OCMW-dienstverlening: overdragen, verzelfstandigen of behouden? Juridische wegwijzer voor lokale besturen.
3 oktober 2025
Lokale besturen staan voor cruciale keuzes bij de opmaak van hun meerjarenplan. Met stijgende kosten en dalende subsidies dringt het kerntakendebat zich steeds meer op: welke diensten blijven publiek en welke kunnen beter aan private actoren worden overgelaten? Deze nieuwsbrief biedt een juridische leidraad voor besturen die worstelen met de toekomst van (ondermeer) hun woonzorgcentra, thuiszorgdiensten en kinderopvang.
De wettelijke context: artikel 60 §6 OCMW-wet
Artikel 60 §6 van de organieke wet van 8 juli 1976 betreffende de openbare centra voor maatschappelijk welzijn (OCMW-wet) vormt het juridische fundament voor beslissingen rond het oprichten, uitbreiden maar ook afstoten van OCMW-diensten.
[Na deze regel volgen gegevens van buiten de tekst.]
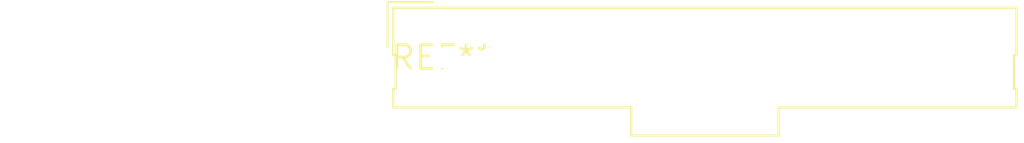
<source format=kicad_pcb>
(kicad_pcb (version 20240108) (generator pcbnew)

  (general
    (thickness 1.6)
  )

  (paper "A4")
  (layers
    (0 "F.Cu" signal)
    (31 "B.Cu" signal)
    (32 "B.Adhes" user "B.Adhesive")
    (33 "F.Adhes" user "F.Adhesive")
    (34 "B.Paste" user)
    (35 "F.Paste" user)
    (36 "B.SilkS" user "B.Silkscreen")
    (37 "F.SilkS" user "F.Silkscreen")
    (38 "B.Mask" user)
    (39 "F.Mask" user)
    (40 "Dwgs.User" user "User.Drawings")
    (41 "Cmts.User" user "User.Comments")
    (42 "Eco1.User" user "User.Eco1")
    (43 "Eco2.User" user "User.Eco2")
    (44 "Edge.Cuts" user)
    (45 "Margin" user)
    (46 "B.CrtYd" user "B.Courtyard")
    (47 "F.CrtYd" user "F.Courtyard")
    (48 "B.Fab" user)
    (49 "F.Fab" user)
    (50 "User.1" user)
    (51 "User.2" user)
    (52 "User.3" user)
    (53 "User.4" user)
    (54 "User.5" user)
    (55 "User.6" user)
    (56 "User.7" user)
    (57 "User.8" user)
    (58 "User.9" user)
  )

  (setup
    (pad_to_mask_clearance 0)
    (pcbplotparams
      (layerselection 0x00010fc_ffffffff)
      (plot_on_all_layers_selection 0x0000000_00000000)
      (disableapertmacros false)
      (usegerberextensions false)
      (usegerberattributes false)
      (usegerberadvancedattributes false)
      (creategerberjobfile false)
      (dashed_line_dash_ratio 12.000000)
      (dashed_line_gap_ratio 3.000000)
      (svgprecision 4)
      (plotframeref false)
      (viasonmask false)
      (mode 1)
      (useauxorigin false)
      (hpglpennumber 1)
      (hpglpenspeed 20)
      (hpglpendiameter 15.000000)
      (dxfpolygonmode false)
      (dxfimperialunits false)
      (dxfusepcbnewfont false)
      (psnegative false)
      (psa4output false)
      (plotreference false)
      (plotvalue false)
      (plotinvisibletext false)
      (sketchpadsonfab false)
      (subtractmaskfromsilk false)
      (outputformat 1)
      (mirror false)
      (drillshape 1)
      (scaleselection 1)
      (outputdirectory "")
    )
  )

  (net 0 "")

  (footprint "Molex_SL_171971-0012_1x12_P2.54mm_Vertical" (layer "F.Cu") (at 0 0))

)

</source>
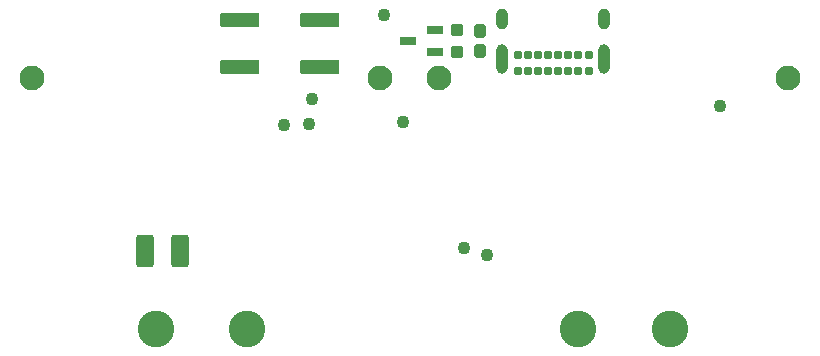
<source format=gbr>
%TF.GenerationSoftware,KiCad,Pcbnew,(6.0.11-0)*%
%TF.CreationDate,2023-04-11T08:14:18-04:00*%
%TF.ProjectId,SLAPS_Solar_Harvester,534c4150-535f-4536-9f6c-61725f486172,rev?*%
%TF.SameCoordinates,Original*%
%TF.FileFunction,Soldermask,Top*%
%TF.FilePolarity,Negative*%
%FSLAX46Y46*%
G04 Gerber Fmt 4.6, Leading zero omitted, Abs format (unit mm)*
G04 Created by KiCad (PCBNEW (6.0.11-0)) date 2023-04-11 08:14:18*
%MOMM*%
%LPD*%
G01*
G04 APERTURE LIST*
G04 Aperture macros list*
%AMRoundRect*
0 Rectangle with rounded corners*
0 $1 Rounding radius*
0 $2 $3 $4 $5 $6 $7 $8 $9 X,Y pos of 4 corners*
0 Add a 4 corners polygon primitive as box body*
4,1,4,$2,$3,$4,$5,$6,$7,$8,$9,$2,$3,0*
0 Add four circle primitives for the rounded corners*
1,1,$1+$1,$2,$3*
1,1,$1+$1,$4,$5*
1,1,$1+$1,$6,$7*
1,1,$1+$1,$8,$9*
0 Add four rect primitives between the rounded corners*
20,1,$1+$1,$2,$3,$4,$5,0*
20,1,$1+$1,$4,$5,$6,$7,0*
20,1,$1+$1,$6,$7,$8,$9,0*
20,1,$1+$1,$8,$9,$2,$3,0*%
G04 Aperture macros list end*
%ADD10C,1.101600*%
%ADD11RoundRect,0.288300X-0.237500X0.250000X-0.237500X-0.250000X0.237500X-0.250000X0.237500X0.250000X0*%
%ADD12RoundRect,0.200800X0.512500X0.150000X-0.512500X0.150000X-0.512500X-0.150000X0.512500X-0.150000X0*%
%ADD13RoundRect,0.050800X1.600000X0.500000X-1.600000X0.500000X-1.600000X-0.500000X1.600000X-0.500000X0*%
%ADD14C,2.101600*%
%ADD15C,0.771600*%
%ADD16O,1.001600X1.801600*%
%ADD17O,1.001600X2.501600*%
%ADD18RoundRect,0.300801X-0.462499X-1.074999X0.462499X-1.074999X0.462499X1.074999X-0.462499X1.074999X0*%
%ADD19C,3.101600*%
%ADD20RoundRect,0.288300X-0.237500X0.287500X-0.237500X-0.287500X0.237500X-0.287500X0.237500X0.287500X0*%
G04 APERTURE END LIST*
D10*
%TO.C,TP14*%
X154600000Y-91400000D03*
%TD*%
D11*
%TO.C,R7*%
X160700000Y-92687500D03*
X160700000Y-94512500D03*
%TD*%
D12*
%TO.C,Q1*%
X158837500Y-94550000D03*
X158837500Y-92650000D03*
X156562500Y-93600000D03*
%TD*%
D13*
%TO.C,B1*%
X149150000Y-95800000D03*
X142350000Y-95800000D03*
X142350000Y-91800000D03*
X149150000Y-91800000D03*
%TD*%
D14*
%TO.C,J3*%
X159250000Y-96750000D03*
%TD*%
%TO.C,J2*%
X124750000Y-96750000D03*
%TD*%
D15*
%TO.C,J1*%
X171875000Y-96098579D03*
X171025000Y-96098579D03*
X170175000Y-96098579D03*
X169325000Y-96098579D03*
X168475000Y-96098579D03*
X167625000Y-96098579D03*
X166775000Y-96098579D03*
X165925000Y-96098579D03*
X165925000Y-94748579D03*
X166775000Y-94748579D03*
X167625000Y-94748579D03*
X168475000Y-94748579D03*
X169325000Y-94748579D03*
X170175000Y-94748579D03*
X171025000Y-94748579D03*
X171875000Y-94748579D03*
D16*
X164575000Y-91738579D03*
X173225000Y-91738579D03*
D17*
X173225000Y-95118579D03*
X164575000Y-95118579D03*
%TD*%
D18*
%TO.C,F1*%
X134312500Y-111350000D03*
X137287500Y-111350000D03*
%TD*%
D19*
%TO.C,BT1*%
X135230000Y-118000000D03*
X143000000Y-118000000D03*
X178770000Y-118000000D03*
X171000000Y-118000000D03*
%TD*%
D10*
%TO.C,TP13*%
X146050000Y-100700000D03*
%TD*%
%TO.C,TP17*%
X161300000Y-111100000D03*
%TD*%
D14*
%TO.C,J5*%
X154250000Y-96750000D03*
%TD*%
D10*
%TO.C,TP10*%
X156150000Y-100450000D03*
%TD*%
D14*
%TO.C,J4*%
X188750000Y-96750000D03*
%TD*%
D10*
%TO.C,TP16*%
X163300000Y-111700000D03*
%TD*%
%TO.C,TP11*%
X148450000Y-98500000D03*
%TD*%
D20*
%TO.C,D1*%
X162700000Y-92725000D03*
X162700000Y-94475000D03*
%TD*%
D10*
%TO.C,TP4*%
X183000000Y-99100000D03*
%TD*%
%TO.C,TP12*%
X148250000Y-100600000D03*
%TD*%
M02*

</source>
Deze bepaling vereist dat "de noodzaak tot het oprichten of het uitbreiden van een inrichting of van een dienst moet blijken uit een dossier dat een onderzoek bevat naar de behoeften van de gemeente en/of de streek en naar de gelijkaardige inrichtingen of diensten die reeds in functie zijn, een beschrijving van de wijze van functioneren, een nauwkeurige raming van de kostprijs en van de uitgaven die moeten gedaan worden, alsook, indien mogelijk, inlichtingen die een vergelijking met gelijkaardige instellingen en diensten mogelijk maken."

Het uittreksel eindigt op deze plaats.